投稿者 FP親衛隊国家保安本部 日時 2001 年 9 月 22 日 22:33:28:
【カイロ小倉孝保】
アラブ首長国連邦(UAE)のタリバン政権との断交は、タリバンがウサマ・ビンラディン氏を保護し続けることへのUAE、サウジアラビアからの「拒否メッセージ」でもある。もし、イスラムの盟主を自任するサウジまでがタリバンを捨てれば、イスラム社会の混乱は必至で、サウジはそうした事態に陥る前に、UAEの決定を通してタリバンに最後の圧力をかける狙いがある。
UAEとサウジは97年初め、タリバン政権を承認。タリバンが両国と同じイスラム教スンニ派教徒の集団であり、イスラム教シーア派のイランが、反タリバン勢力(北部同盟)を支援していた事情が背景にあった。サウジは国内シーア派の反政府運動に苦しめられていたうえ、UAEはペルシャ湾のアブムサ島などの領有権をめぐりイランと対立。両国にとってイランは安全保障上の潜在的脅威になっていた。

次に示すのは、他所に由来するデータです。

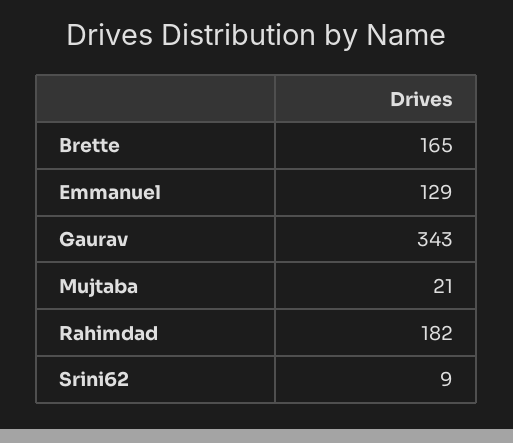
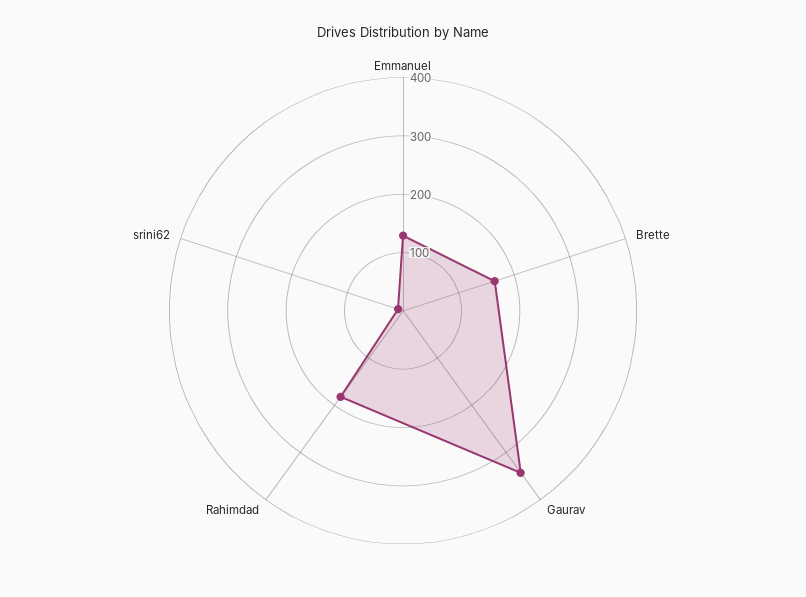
  {
    "Brette": 165,
    "Emmanuel": 129,
    "Gaurav": 343,
-   "Mujtaba": 21,
    "Rahimdad": 182,
    "Srini62": 9
  }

今回の同時テロでタリバンは21日、ビンラディン氏の身柄の米国への引渡しを拒否。サウジをはじめイスラム諸国には、ビンラディンの保護にこだわるあまり、テロを支援しているという国際社会の批判がタリバン政権や、タリバンと外交関係を持つUAEやサウジにも向くとの懸念があった。
そうした事態回避のためにも、サウジやUAEはタリバンに対し、ビンラディン氏の身柄を引き渡すよう圧力をかけ、同時に西側諸国に対して、イスラム社会としてタリバンに圧力をかけ続けている姿勢を示す必要があった。今回のUAEの決定が、タリバンのビンラディン氏身柄引渡し拒否の決定直後に出てきたことでも、そうしたメッセージが含まれていることは明らかだ。
今後、サウジ自身がタリバンに対してどう出るかが焦点になる。メッカ、メディナのイスラム2大聖地を抱えるサウジがタリバンと断交すれば、タリバン政権だけでなくアラブ諸国内のイスラム教徒は「アラブ諸国政府はイスラム教徒を裏切り、欧米社会にすり寄った」と反発する事態もありえる。
その場合、対立の構図がテロ組織対国際社会からアラブ各国政府対イスラム教徒に変化してしまう危険がある。今回の断交は、そうしたアラブ・イスラム社会内の混乱を避けるためにサウジとUAEが先手を打ったものと考えられる。